Steve Clarke telah menyelesaikan susunan 26 pemain Skotlandia untuk Piala Dunia 2026, dengan masuknya kiper berusia 43 tahun, Craig Gordon, yang menjadi sorotan dunia sepak bola. Konfirmasi resmi dari FIFA dan Asosiasi Sepak Bola Skotlandia mengungkapkan bahwa kiper veteran Hearts itu mengamankan tempatnya di pesawat menuju Amerika Utara meskipun mengalami cedera di kompetisi domestik dan minimnya menit bermain. Pemilihannya menandai kembalinya yang sensasional ke panggung global saat Skotlandia bersiap untuk penampilan pertamanya di putaran final Piala Dunia sejak Prancis 1998.

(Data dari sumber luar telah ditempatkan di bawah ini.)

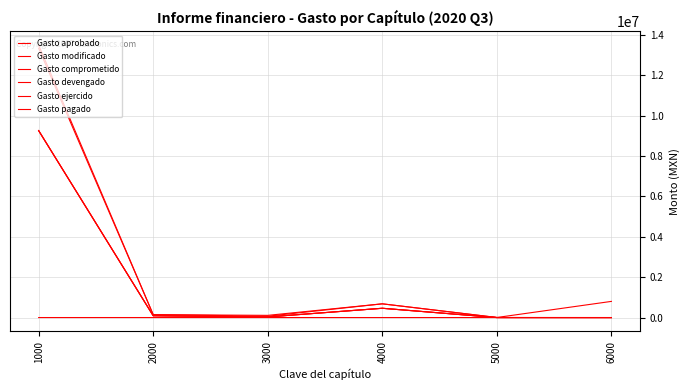

Does the chart display data point markers on the line(s)?

No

Pengumuman skuad, yang disampaikan pada 19 Mei 2026, datang hanya beberapa minggu sebelum turnamen dimulai di Amerika Serikat, Kanada, dan Meksiko. Tergabung dalam Grup C yang menantang, Tartan Army akan menghadapi Haiti, Maroko, dan tim unggulan turnamen, Brasil. Jadwal FIFA menempatkan Skotlandia memainkan dua pertandingan pembuka mereka di Boston sebelum pindah ke selatan menuju Miami. Bagi sebuah negara yang dipimpin oleh Clarke melalui era modernnya yang paling sukses, finalisasi daftar pemain mengakhiri spekulasi selama berbulan-bulan dan memulai fase terakhir dari persiapan turnamen yang intensif.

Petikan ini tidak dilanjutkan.